Biochemistry in Anatomy & Physiology

Introduction to Biochemistry

Biochemistry is the study of the chemical composition and reactions of living matter. Understanding biochemistry is essential for comprehending the structure and function of the human body at the molecular level. Chemicals in the body are classified as either organic or inorganic compounds.

• Inorganic compounds: Include water, salts, and many acids and bases. These compounds generally do not contain carbon.

• Organic compounds: Include carbohydrates, fats, proteins, and nucleic acids. These compounds contain carbon, are usually large, and are covalently bonded.

Both types of compounds are equally essential for life.

Inorganic Compounds

Water: The Most Abundant Inorganic Compound

Water is the most abundant inorganic compound in living cells, accounting for 60%–80% of their volume. Its unique properties make it vital for life.

• High heat capacity: Water can absorb and release large amounts of heat with little temperature change, helping to prevent sudden changes in body temperature.

• High heat of vaporization: Evaporation of water requires significant energy, making sweating an effective cooling mechanism.

• Polar solvent properties: Water dissolves and dissociates ionic substances, forming hydration layers around large charged molecules (e.g., proteins). It is the body's major transport medium.

• Reactivity: Water is involved in many chemical reactions, including hydrolysis and dehydration synthesis.

Salts

Salts are ionic compounds that dissociate in water, separating into cations (positively charged ions) and anions (negatively charged ions), except for H+ and OH- ions.

• All ions are called electrolytes because they conduct electrical currents in solution.

• Ions such as sodium (Na+), potassium (K+), calcium (Ca2+), and iron (Fe2+/3+) play specialized roles in body functions.

• Ionic balance is vital for homeostasis.

• Common salts in the body include NaCl (sodium chloride), CaCO3 (calcium carbonate), and KCl (potassium chloride).

Acids and Bases

Definitions and Properties

• Acids: Proton donors that release hydrogen ions (H+) in solution. Example: $\mathrm{HCl} \rightarrow \mathrm{H}^+ + \mathrm{Cl}^-$

• Important acids: Hydrochloric acid (HCl), acetic acid (HC2H3O2), and carbonic acid (H2CO3).

• Bases: Proton acceptors that pick up H+ ions in solution. Example: $\mathrm{NaOH} \rightarrow \mathrm{Na}^+ + \mathrm{OH}^-$

• When a base dissolves in solution, it releases a hydroxyl ion (OH-).

• Important bases: Bicarbonate ion (HCO3-) and ammonia (NH3).

Acid-Base Concentration and the pH Scale

The pH scale measures the concentration of hydrogen ions [H+] in a solution. The more hydrogen ions, the more acidic the solution.
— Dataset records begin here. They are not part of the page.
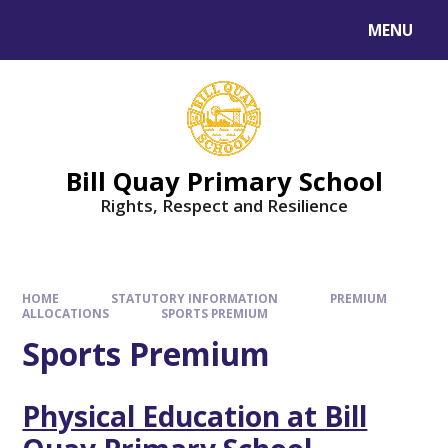
Skip to content ↓
MENU
Bill Quay Primary School
Rights, Respect and Resilience
HOME
STATUTORY INFORMATION
PREMIUM
ALLOCATIONS
SPORTS PREMIUM
Sports Premium
Physical Education at Bill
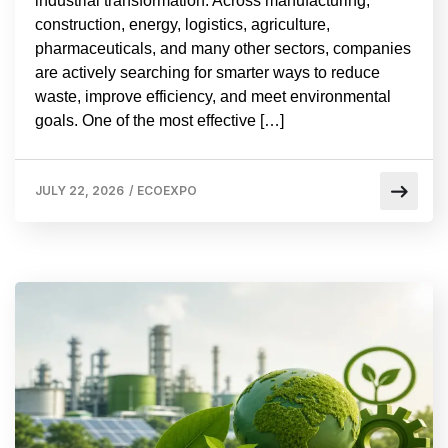
industrial transformation. Across manufacturing,
construction, energy, logistics, agriculture,
pharmaceuticals, and many other sectors, companies
are actively searching for smarter ways to reduce
waste, improve efficiency, and meet environmental
goals. One of the most effective […]
JULY 22, 2026
/
ECOEXPO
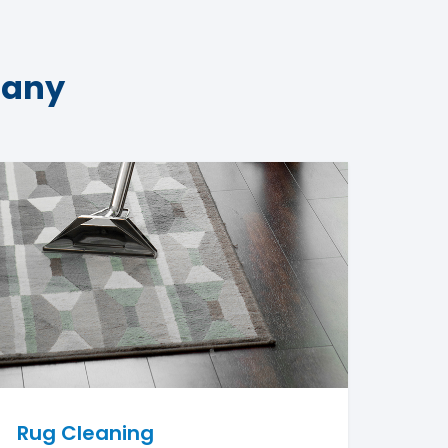
pany
Rug Cleaning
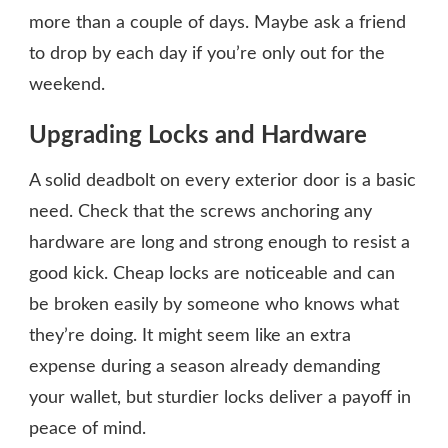
more than a couple of days. Maybe ask a friend
to drop by each day if you’re only out for the
weekend.
Upgrading Locks and Hardware
A solid deadbolt on every exterior door is a basic
need. Check that the screws anchoring any
hardware are long and strong enough to resist a
good kick. Cheap locks are noticeable and can
be broken easily by someone who knows what
they’re doing. It might seem like an extra
expense during a season already demanding
your wallet, but sturdier locks deliver a payoff in
peace of mind.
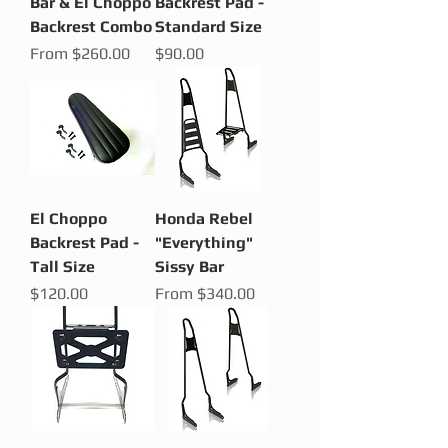
Bar & El Choppo
Backrest Pad -
Backrest Combo
Standard Size
Sale Price
Price
From
$260.00
$90.00
El Choppo
Honda Rebel
Backrest Pad -
"Everything"
Tall Size
Sissy Bar
Price
Sale Price
$120.00
From
$340.00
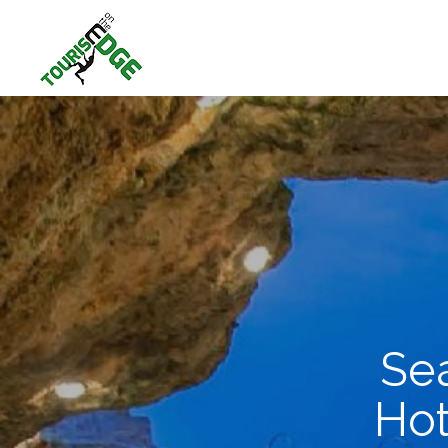
Sea
Hot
The pH is the negative logarithm of [H+] in moles per liter, ranging from 0 to 14.

• The pH scale is logarithmic: each pH unit represents a tenfold difference in [H+].

• Example: A pH 5 solution is 10 times more acidic than a pH 6 solution.

Classification of Solutions by pH

• Acidic solutions: High [H+], low pH (0–6.99).

• Neutral solutions: Equal numbers of H+ and OH- ions. Pure water is neutral with pH 7: $[\mathrm{H}^+] = 10^{-7} \ \mathrm{M}$.

• Alkaline (basic) solutions: Low [H+], high pH (7.01–14).

Example: Blood has a slightly basic pH of about 7.4, which is tightly regulated for proper physiological function.

Additional info: The regulation of acids and bases in the body is crucial for maintaining homeostasis, as even small deviations in pH can disrupt cellular processes and enzyme activity.